Due to the advancement of DNA sequencing techniques, the number of sequenced individual genomes has experienced an exponential growth. Thus, effective compression of this kind of sequences is highly desired. In this work, we present a novel compression algorithm called Reference-based Compression algorithm using the concept of Clustering (RCC). The rationale behind RCC is based on the observation about the existence of substructures within the population sequences. To utilize these substructures, k-means clustering is employed to partition sequences into clusters for better compression. A reference sequence is then constructed for each cluster so that sequences in that cluster can be compressed by referring to this reference sequence. The reference sequence of each cluster is also compressed with reference to a sequence which is derived from all the reference sequences. Experiments show that RCC can further reduce the compressed size by up to 91.0 percent when compared with state-of-the-art compression approaches. There is a compromise between compressed size and processing time. The current implementation in Matlab has time complexity in a factor of thousands higher than the existing algorithms implemented in C/C++. Further investigation is required to improve processing time in future.

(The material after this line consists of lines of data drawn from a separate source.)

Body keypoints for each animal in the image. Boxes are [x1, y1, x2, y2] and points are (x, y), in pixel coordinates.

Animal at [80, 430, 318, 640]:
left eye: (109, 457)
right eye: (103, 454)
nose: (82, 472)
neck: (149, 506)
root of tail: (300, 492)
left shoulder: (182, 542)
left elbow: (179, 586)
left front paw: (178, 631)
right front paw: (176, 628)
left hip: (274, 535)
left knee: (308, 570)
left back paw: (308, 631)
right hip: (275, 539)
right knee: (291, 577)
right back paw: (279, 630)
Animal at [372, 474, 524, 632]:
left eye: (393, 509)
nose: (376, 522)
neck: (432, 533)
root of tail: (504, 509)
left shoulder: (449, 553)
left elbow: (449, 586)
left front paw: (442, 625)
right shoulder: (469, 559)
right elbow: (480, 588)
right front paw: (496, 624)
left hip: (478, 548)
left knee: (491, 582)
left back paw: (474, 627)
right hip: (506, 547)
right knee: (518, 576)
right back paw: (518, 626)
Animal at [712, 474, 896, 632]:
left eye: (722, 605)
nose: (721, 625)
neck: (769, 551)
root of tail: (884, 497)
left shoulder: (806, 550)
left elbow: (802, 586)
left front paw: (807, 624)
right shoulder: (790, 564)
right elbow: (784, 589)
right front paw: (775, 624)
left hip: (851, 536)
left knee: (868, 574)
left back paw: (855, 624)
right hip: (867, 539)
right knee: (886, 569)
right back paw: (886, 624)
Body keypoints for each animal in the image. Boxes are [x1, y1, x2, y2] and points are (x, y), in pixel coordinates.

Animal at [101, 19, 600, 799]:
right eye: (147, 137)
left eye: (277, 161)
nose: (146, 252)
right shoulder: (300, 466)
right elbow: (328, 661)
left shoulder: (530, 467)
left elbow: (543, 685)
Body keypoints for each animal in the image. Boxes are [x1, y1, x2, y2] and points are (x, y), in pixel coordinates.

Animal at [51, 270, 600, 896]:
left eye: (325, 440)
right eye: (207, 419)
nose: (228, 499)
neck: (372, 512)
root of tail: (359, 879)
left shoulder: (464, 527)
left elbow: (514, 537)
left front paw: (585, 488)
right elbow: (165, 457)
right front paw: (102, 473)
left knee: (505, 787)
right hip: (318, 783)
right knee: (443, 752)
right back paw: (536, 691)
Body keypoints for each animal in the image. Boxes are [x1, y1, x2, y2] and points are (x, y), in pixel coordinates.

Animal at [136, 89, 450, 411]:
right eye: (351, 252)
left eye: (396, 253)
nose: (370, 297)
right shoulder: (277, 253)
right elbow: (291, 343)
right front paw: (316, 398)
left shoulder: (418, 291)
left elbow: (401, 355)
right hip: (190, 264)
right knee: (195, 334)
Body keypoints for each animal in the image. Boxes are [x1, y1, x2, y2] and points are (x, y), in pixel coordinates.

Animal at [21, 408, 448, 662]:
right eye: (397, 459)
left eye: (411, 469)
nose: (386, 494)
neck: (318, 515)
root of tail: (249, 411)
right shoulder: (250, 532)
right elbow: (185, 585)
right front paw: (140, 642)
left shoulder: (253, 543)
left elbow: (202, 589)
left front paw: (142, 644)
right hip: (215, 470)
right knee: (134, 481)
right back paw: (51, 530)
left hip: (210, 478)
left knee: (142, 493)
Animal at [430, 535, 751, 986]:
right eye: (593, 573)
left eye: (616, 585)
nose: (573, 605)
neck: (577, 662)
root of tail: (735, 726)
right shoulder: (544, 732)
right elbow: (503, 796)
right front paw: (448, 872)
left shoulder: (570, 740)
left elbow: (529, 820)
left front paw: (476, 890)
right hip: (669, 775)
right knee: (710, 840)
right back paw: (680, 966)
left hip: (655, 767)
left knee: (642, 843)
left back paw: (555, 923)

由于 DNA 测序技术的进步,测序个体基因组的数量呈指数级增长。因此,非常需要有效地压缩这种序列。在这项工作中,我们提出了一种新的压缩算法,称为基于参考的聚类压缩算法(RCC)。RCC 的基本原理是基于对群体序列中存在子结构的观察。为了利用这些子结构,使用 k-均值聚类将序列划分为簇,以实现更好的压缩。然后为每个簇构建一个参考序列,以便可以通过引用该参考序列来压缩该簇中的序列。还使用源自所有参考序列的序列来压缩每个簇的参考序列。实验表明,与最先进的压缩方法相比,RCC 可以将压缩后的大小进一步减少 91.0%。在压缩大小和处理时间之间存在折衷。目前在 Matlab 中的实现的时间复杂度比用 C/C++ 实现的现有算法高几千倍。需要进一步研究以提高未来的处理时间。